Under the City’s Clean Air Bylaw,:
- No person shall sweep or maintain any highway or off street parking, loading and storage areas except with the use of equipment using fugitive dust control procedures, or dust suppressing liquids.
- All persons using dust suppressing liquids shall apply those liquids to the swept or maintained areas prior to and during sweeping or maintenance operations in amounts sufficient to minimize the generation of fugitive dust.
- No person shall conduct sweeping or maintenance operations in such a manner as to cause or significantly contribute to the cause of injury or damage to human health, plant or animal life or property, or so as to unreasonably interfere with the enjoyment of life or property.
- No person shall undertake any sweeping or maintenance of highways or off street parking, loading, or storage areas at any time when an air quality advisory is in effect, unless approved by an Authorized Person on the basis that dust suppression measures satisfactory to the Authorized Person will be taken to control fugitive dust.
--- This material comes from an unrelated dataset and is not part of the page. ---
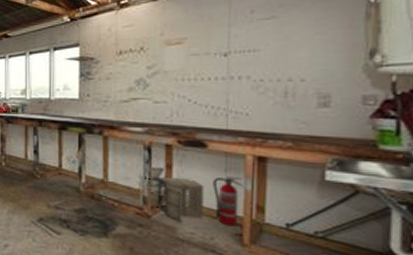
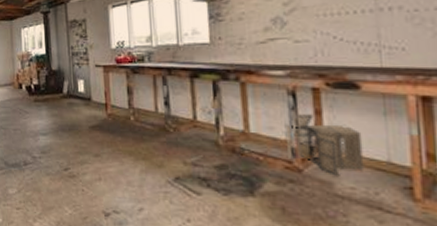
fire extinguisher: present [213,177,244,227] -> none [371,121,408,179]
- All owners and operators of off street parking, loading and storage areas, sand and gravel pits, demolition sites, construction sites and highways shall maintain those areas so that fugitive dust does not escape in such a manner as to cause or significantly contribute to the cause of injury or damage to human health, plant or animal life or property, or so as to unreasonably interfere with the enjoyment of life or property.
Bylaw Services Manager Fred Crittenden admits, there may be some who skirt the bylaw by doing the sweeping operations between midnight and 4 a.m. “I guess like any bylaw offense, people try to skirt the rules when they can, those are things that should be reported to our office. And there are provisions for getting a permit if something needs to be done.”
Crittenden is aware of at least one such permit being issued, then rescinded in the past couple of days because the equipment listed in the application needed further inspection. Charges have been laid under the Clean Air Bylaw in the past says Crittenden, although none in the past few days “If people give us enough evidence that we feel, yes, someone has violated the clean air bylaw, in some cases we’ve been sent photos and even videos of companies doing it, then we can follow that information up. We aren’t out there 24 hours a day unfortunately, we don’t have the resources to do that.”
Those who are in violation of the Clean Air Bylaw could face a maximum fine of $10,000.
Something else to keep in mind, because there is an air quality advisory in effect in the City, there is to be no out door burning. Crittenden says the Fire Department will be called upon to respond to outdoor burning complaints, and the evidence they gather will be given to Bylaw Services for further action.